- TASK DESCRIPTION
Exactly and only the lines below from the one containing "margin-top: none ->" down to the one containing "مالیات پرداختی اصناف" are wanted, both included; please exclude every picture.

- EXERCISE DATA
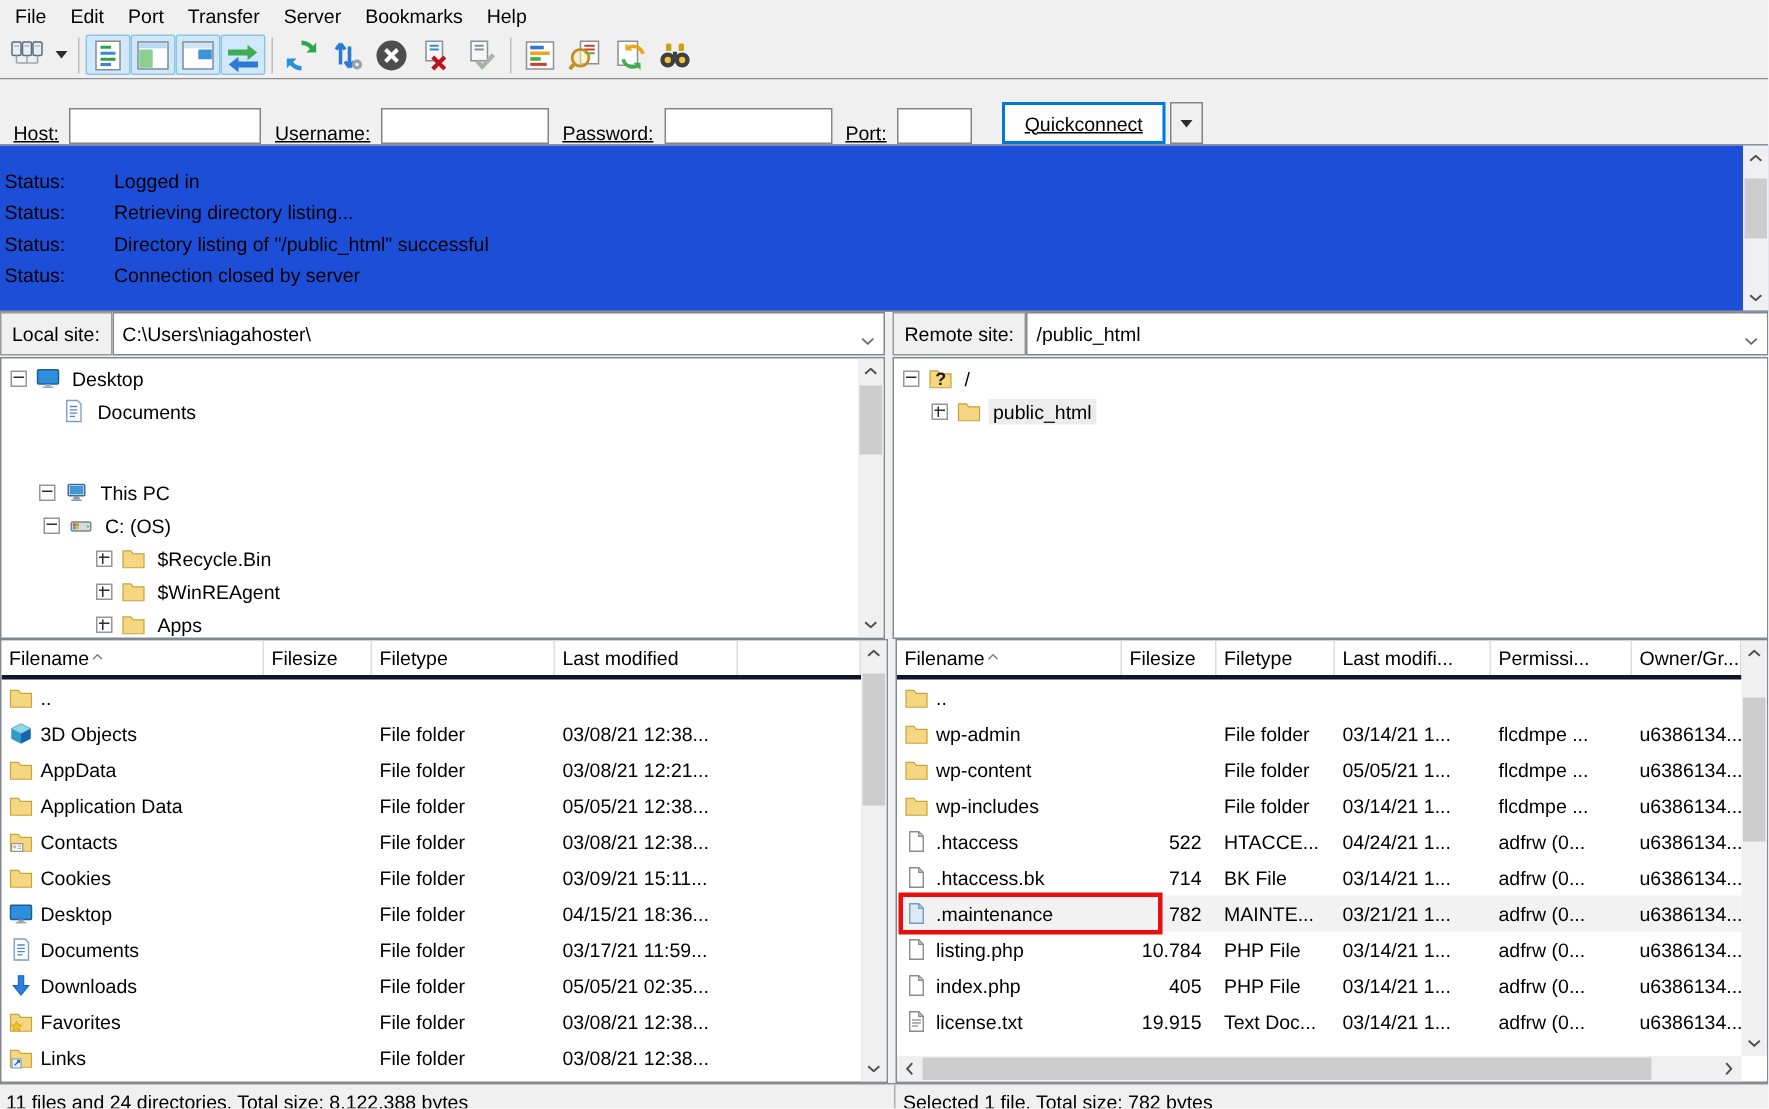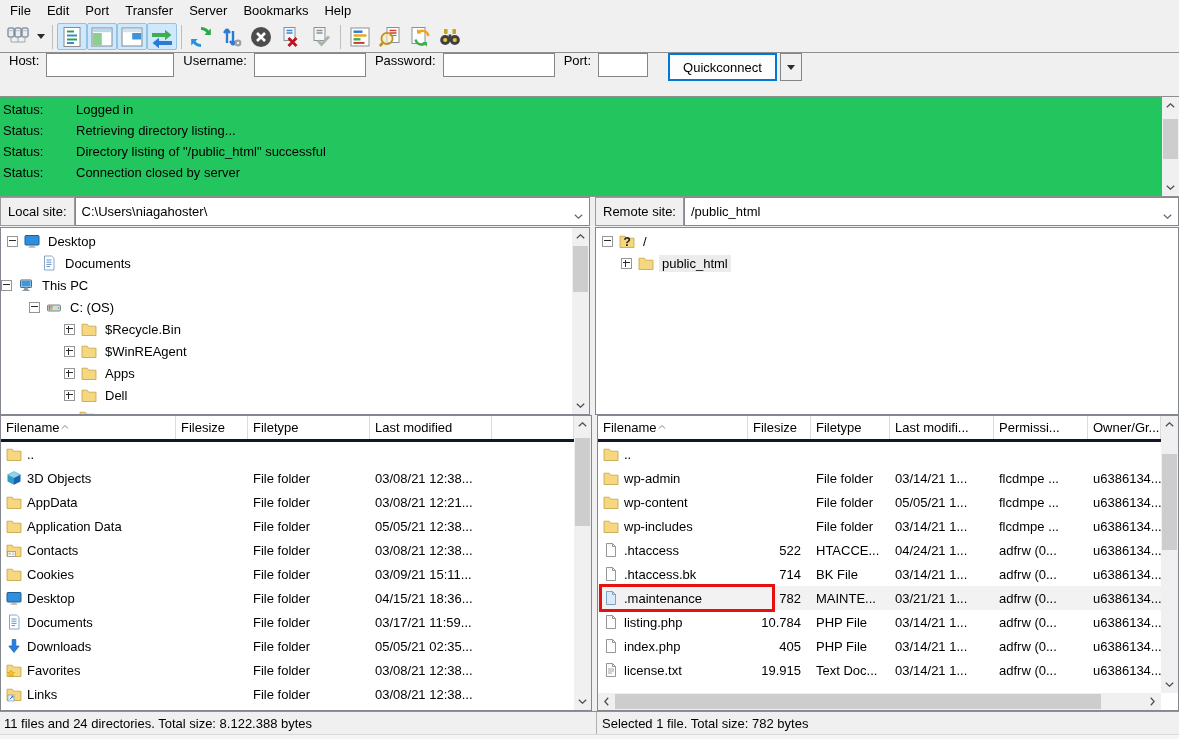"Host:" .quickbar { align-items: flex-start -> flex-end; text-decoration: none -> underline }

...

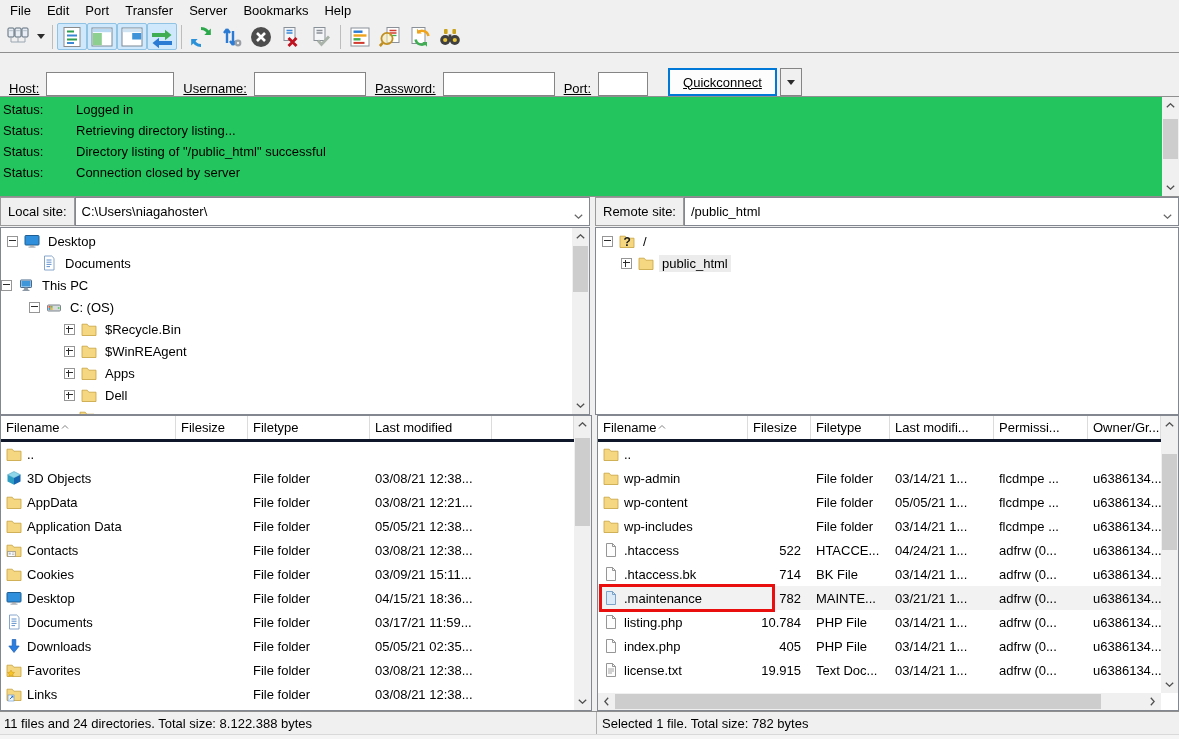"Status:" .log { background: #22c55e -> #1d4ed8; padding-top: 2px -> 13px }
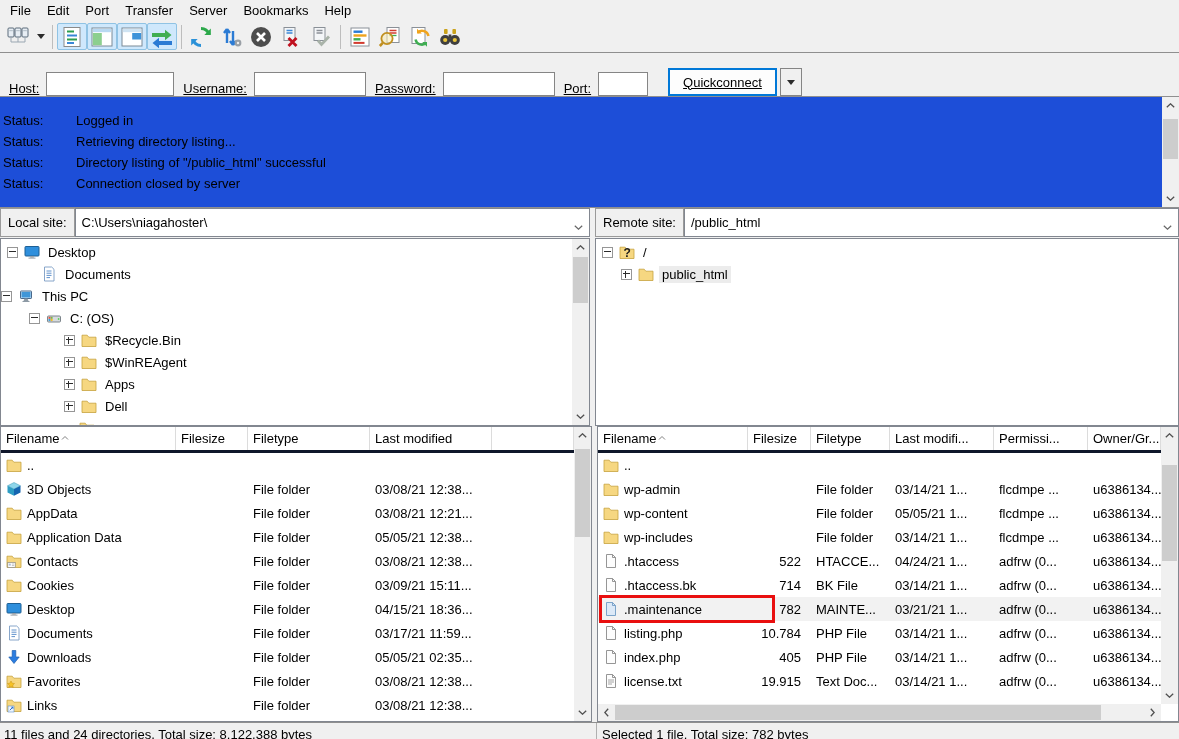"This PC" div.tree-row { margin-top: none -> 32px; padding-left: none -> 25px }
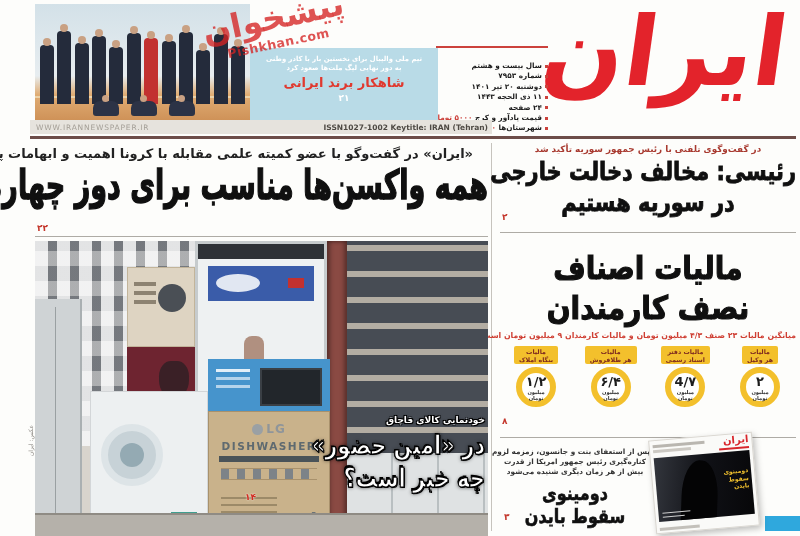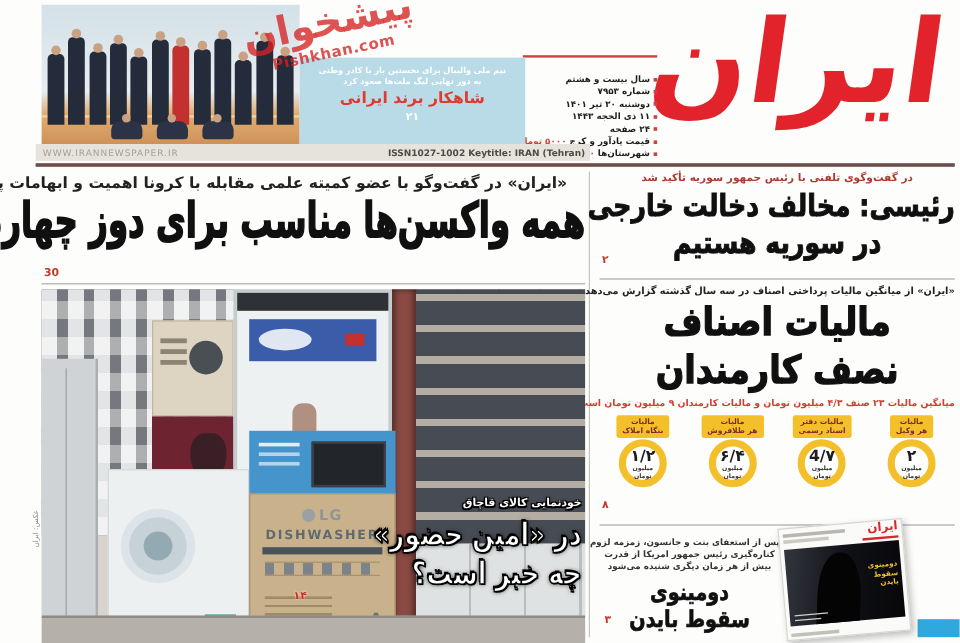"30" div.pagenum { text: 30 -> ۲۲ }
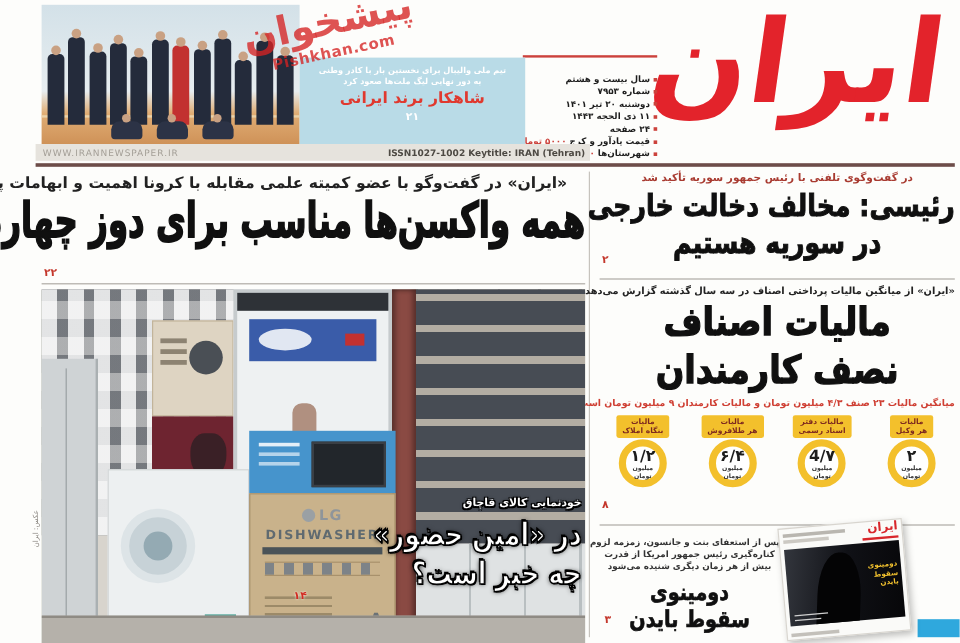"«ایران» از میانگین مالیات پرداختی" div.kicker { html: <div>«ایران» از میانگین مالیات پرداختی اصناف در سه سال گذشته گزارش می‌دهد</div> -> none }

- TASK RESULT
"This PC" div.tree-row { margin-top: none -> 32px; padding-left: none -> 25px }
"30" div.pagenum { text: 30 -> ۲۲ }
"«ایران» از میانگین مالیات پرداختی" div.kicker { html: <div>«ایران» از میانگین مالیات پرداختی اصناف در سه سال گذشته گزارش می‌دهد</div> -> none }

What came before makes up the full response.